Images with bounding boxes:
★ ★ ★ ★ ★

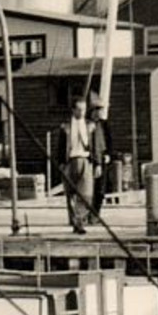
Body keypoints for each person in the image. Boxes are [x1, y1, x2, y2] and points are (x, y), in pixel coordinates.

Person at [57, 94, 100, 233]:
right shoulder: (65, 127)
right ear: (73, 110)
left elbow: (96, 145)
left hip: (86, 160)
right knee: (70, 194)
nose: (82, 112)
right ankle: (75, 221)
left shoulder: (91, 126)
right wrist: (60, 163)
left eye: (84, 109)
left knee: (86, 194)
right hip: (70, 161)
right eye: (79, 109)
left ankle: (80, 220)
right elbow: (60, 146)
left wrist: (97, 163)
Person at [87, 92, 112, 218]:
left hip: (102, 159)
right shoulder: (87, 125)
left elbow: (109, 140)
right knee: (89, 189)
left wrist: (108, 154)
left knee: (100, 190)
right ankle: (88, 214)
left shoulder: (103, 124)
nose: (99, 112)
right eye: (97, 110)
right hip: (90, 159)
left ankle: (96, 213)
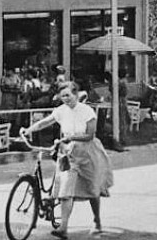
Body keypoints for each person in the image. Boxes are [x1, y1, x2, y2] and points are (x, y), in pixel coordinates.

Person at [23, 81, 114, 239]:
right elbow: (46, 121)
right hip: (68, 154)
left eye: (68, 95)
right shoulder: (60, 111)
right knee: (65, 190)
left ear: (76, 94)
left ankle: (97, 220)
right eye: (62, 96)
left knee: (92, 189)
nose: (65, 99)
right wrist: (30, 129)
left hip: (87, 153)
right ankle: (63, 228)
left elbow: (90, 135)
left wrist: (70, 137)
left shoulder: (87, 111)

★ ★ ★ ★ ★

Your objective: The answer must consist solely of the lines from the first line of the records through the line containing "right knee: (89, 189)", reproduced exactly and without the pictures.

Written reply:
Body keypoints for each person in the image. Boxes are [x1, y1, x2, y2] and points are (x, y), in pixel coordinates.

Person at [57, 94, 100, 233]:
right shoulder: (65, 127)
right ear: (73, 110)
left elbow: (96, 145)
left hip: (86, 160)
right knee: (70, 194)
nose: (82, 112)
right ankle: (75, 221)
left shoulder: (91, 126)
right wrist: (60, 163)
left eye: (84, 109)
left knee: (86, 194)
right hip: (70, 161)
right eye: (79, 109)
left ankle: (80, 220)
right elbow: (60, 146)
left wrist: (97, 163)
Person at [87, 92, 112, 218]:
left hip: (102, 159)
right shoulder: (87, 125)
left elbow: (109, 140)
right knee: (89, 189)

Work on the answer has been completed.